Gleducar
- Founded: 2001
- Type: Non-profit organization
- Focus: Promotion of Open Education and Free Knowledge
- Location(s): Rosario, Santa Fe Argentina;
- Members: 550+
- Website: http://www.gleducar.org.ar/

= Gleducar =

Educational open access organization

Gleducar is a free educational project emerged in Argentina in 2002. It is also an important NGO (Civil Association) from Argentina in the field of education and technology.

Gleducar is an independent community composed of teachers, students and education activists linked by a common interest in collective work, cooperative knowledge building and free distribution of knowledge.

The project works around different themes, such as Open Education, Open Access, Free Knowledge, Popular Education, peer education, collaborative learning and Free Technologies, and promotes the use of Free Software in schools as a pedagogical and technical system, with the objective of changing the paradigm of production, construction and dissemination of educational content.

It consists of an independent educational community incorporated as a self-organized NGO (Civil Association) which meets the interests and objectives of the community. Gleducar Project is the result of the sum of their community and the NGO that supports it.

== Project objectives ==

- Raise awareness of the educational community about the importance of computers as an educational support tool and as a facilitator in Cooperative Knowledge Building.
- Create a community for sharing ideas, experiences and projects related to the topic of technological integration and use of free software among the various educational institutions, students, teachers and community in Argentina.
- To promote the educational use of Internet in schools as a tool for creative production and research, and as a communication mean for ideas and knowledge.
- Inform to general community and educational community particularly about the benefits offered by GNU / Linux and Free Software as an alternative to other systems with similar characteristics.
- Provide advice to schools and teachers in the area of technological integration and development of real integrating projects.
- Attract computer specialists to the educational community and vice versa, to accomplish the freedom of speech and communicative exchange, transferring the love of learning and challenges that promotes a true shared learning.

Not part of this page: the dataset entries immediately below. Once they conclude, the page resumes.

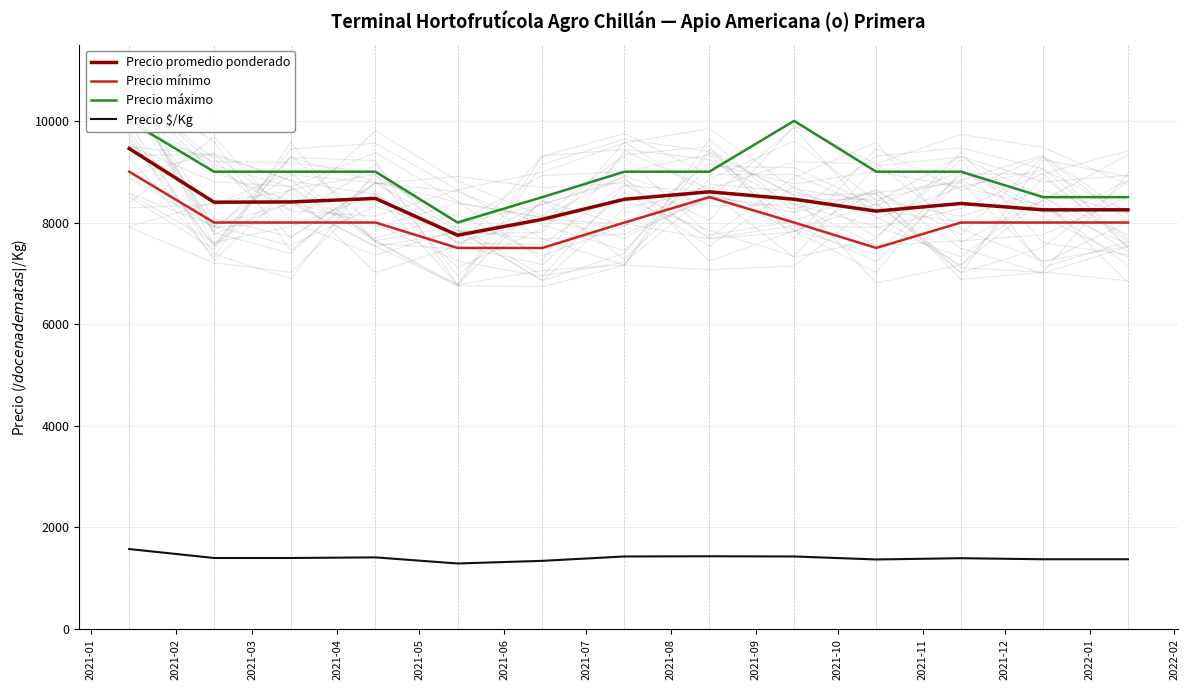

True or false: Precio $/Kg and Precio promedio ponderado cross at least once.

False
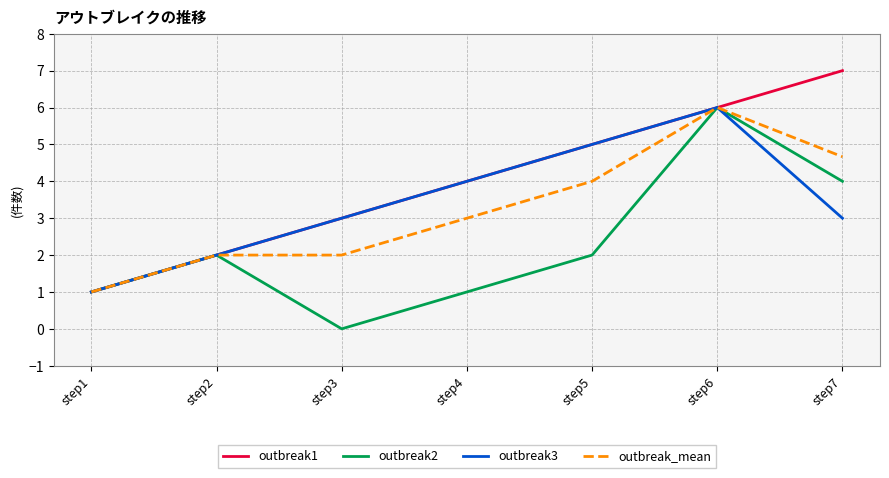

Rank the categories by outbreak1 value from lowest to highest.

step1, step2, step3, step4, step5, step6, step7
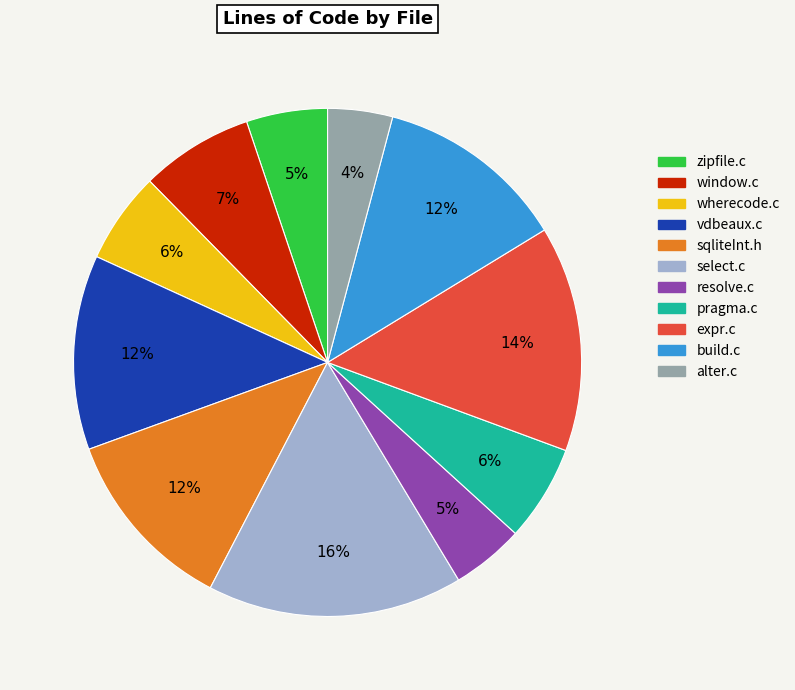

To the nearest percent, what portion does window.c represent?

7%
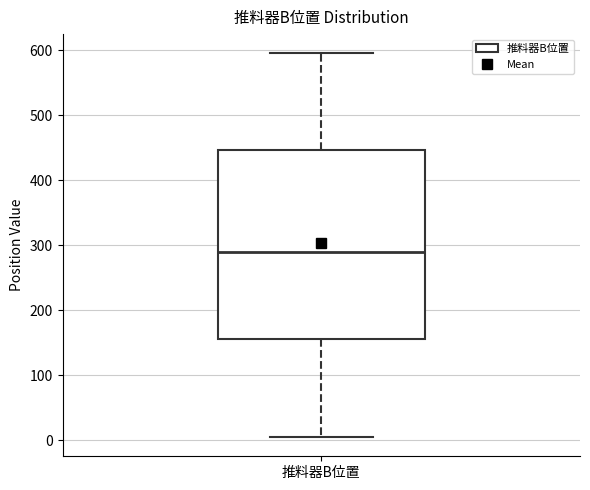

Read this box plot against the y-axis: the position of the median line, the range covered by the box, and the ends of both whiskers. The values are not printed on the chart, so give them approximately, as read against the axis.

median 290, box 160 to 450, whiskers 0 to 600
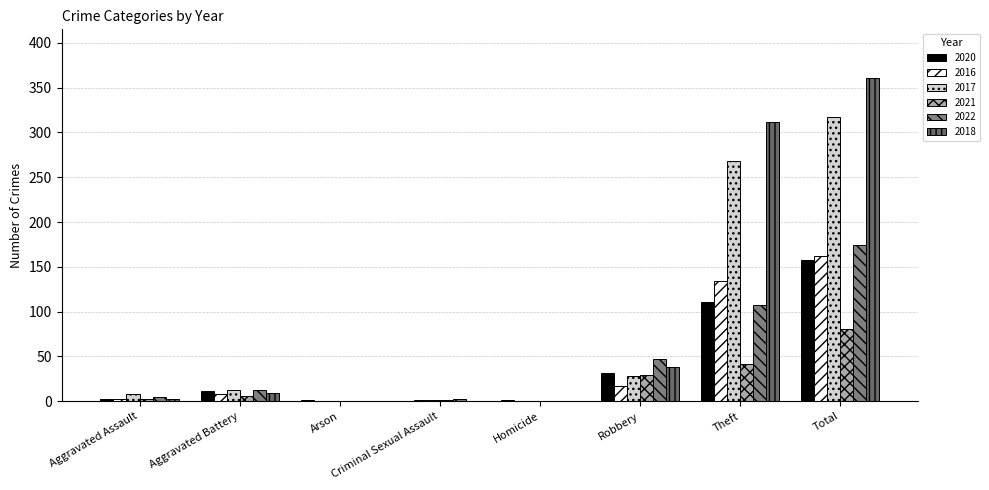

What is the sum of the 2017 values at Total and Theft?

585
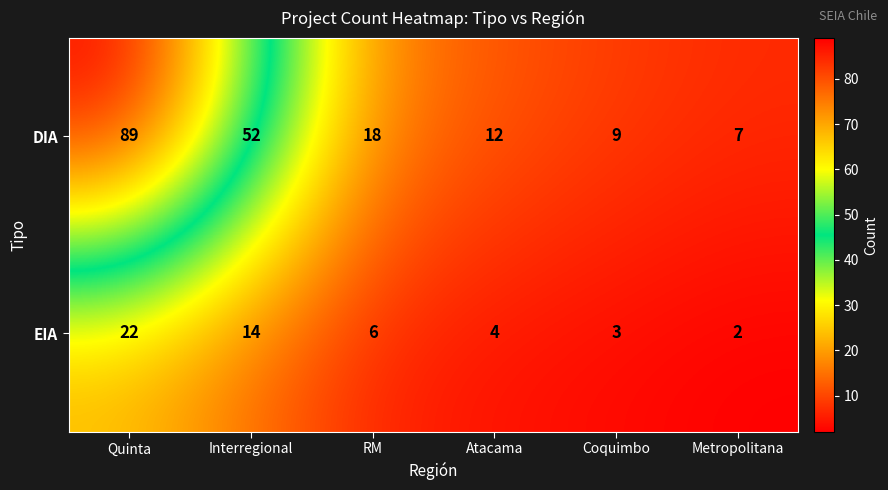

Reading left to right, extract all data points from this chart.

DIA: 89	52	18	12	9	7
EIA: 22	14	6	4	3	2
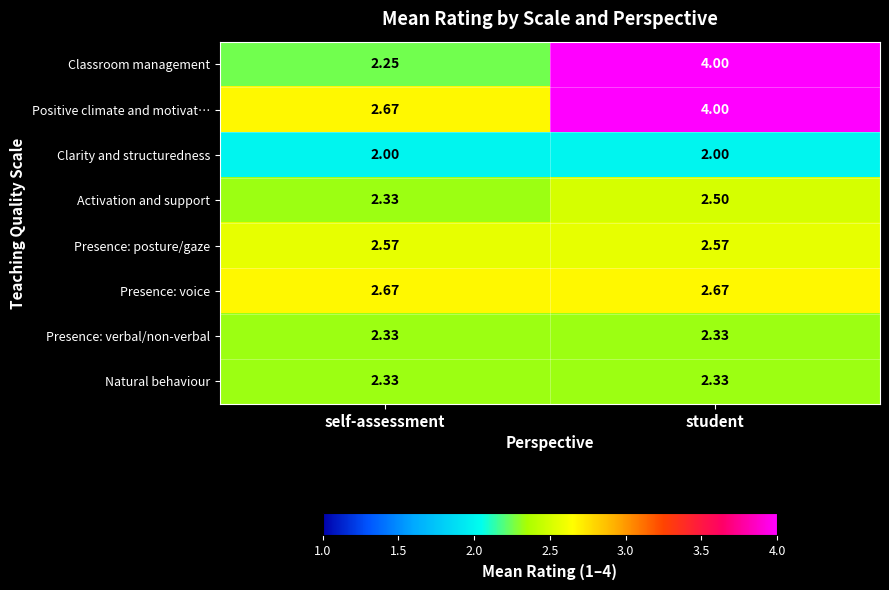

At which label is Classroom management closest to 3?

self-assessment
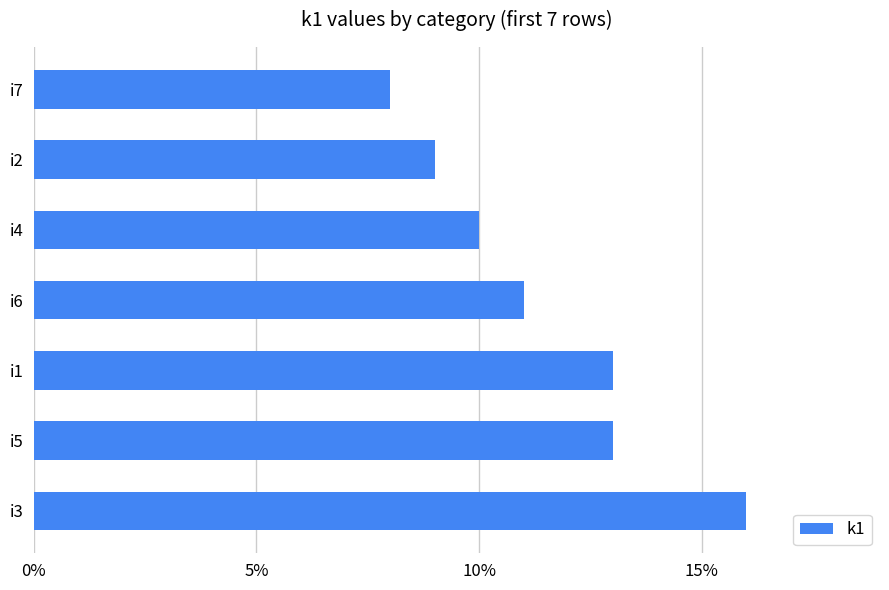

What is the minimum value shown in the chart?

8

== History and development ==
Gleducar Project was born around 2002 in the city of Cañada Rosquín, Santa Fé, Argentina. It was established as a Civil Association in 2004. Today is one of the most important educational projects in Argentina, concerning free education.

Gleducar Project was declared of National Interest by the Senate of Argentina in 2005.

It is recognized worldwide as a benchmark of free education in Latin America. In 2007 it received an Honorable Mention in the International Competition "Chris Nicol" of the Free Software Association for Progressive Communications (APC) for its outstanding work for free and sustainable education.

Gleducar's work has been an inspiration and a guide for the emergence of other similar projects and communities on the continent.

== Actions ==

Gleducar carries out projects to improve computer labs, settled on dozens of migrations to Free Software conducted in schools in Argentina, that have obtained high-quality resources for teaching.

Gleducar community also develops free educational materials in conjunction with other nonprofit organizations and working with the Argentine State. It has a large repository of free educational resources and a wide range of educational free software tools.

Gleducar develops pedagogical and technical skills on collaborative knowledge production, free education and free software.

It regularly organizes two annual events CoLCIT (Congress of Free Culture for Tertiary Institutions) and Epuel (Meeting for a Free Education). It also participates in conferences and local, regional and international meetings on the subject.

It has worked with the Argentinian National Ministry of Education in the development of free educational materials. However, the NGOs does not currently receive financial contributions from any government entity.

Gleducar has also carried out numerous actions in conjunction with the Fundación Vía Libre. It has also developed open source projects and has carried out joint activities with other organizations such as Fairness Foundation, Caritas, CTERA (Confederation of Education Workers of Argentina), AMSAFE, SoLAr, FM La Tribu, CaFeLUG, LUGRo, Tuquito GNU/Linux, Wikimedia Argentina, among others. The project also hosts and promotes other initiatives such as Argenclic, Free University, among others.

Internationally, the project has participated in and acceded to various joint statements on access to knowledge and free / open education as the "Santo Domingo Declaration", the Cape Town Open Education Declaration and the "Charter for innovation, creativity and access to knowledge".

It also works on issues related to the free movement of knowledge, participating alongside other civic organizations on initiatives and campaigns warning about the threat of Intellectual Property regimes for the common cultural heritage, and on mobilizations against policies that victimizes the net neutrality and the freedom of expression on the Internet, on various occasions.

== Resources provided by Gleducar ==
Gleducar provides multiple resources for teachers in particular and to all who wish to undertake free projects related to the C3. The space is provided at no economic cost on the condition of using a free license that -minimally- allows to share and lead free materials generated.

Gleducar community has resources as: an educational wiki which already contains more than 2,000 free educational resources (more than 5000 pages in total) and over 5,600 registered users; a virtual campus, a server webquest, multiple mailing lists with over 570 members and even a personal sites aggregator to centralize and register changes in some members's blogs of the Gleducar community

The technical infrastructure used by the NGO is provided by USLA (Free Software Users Argentina).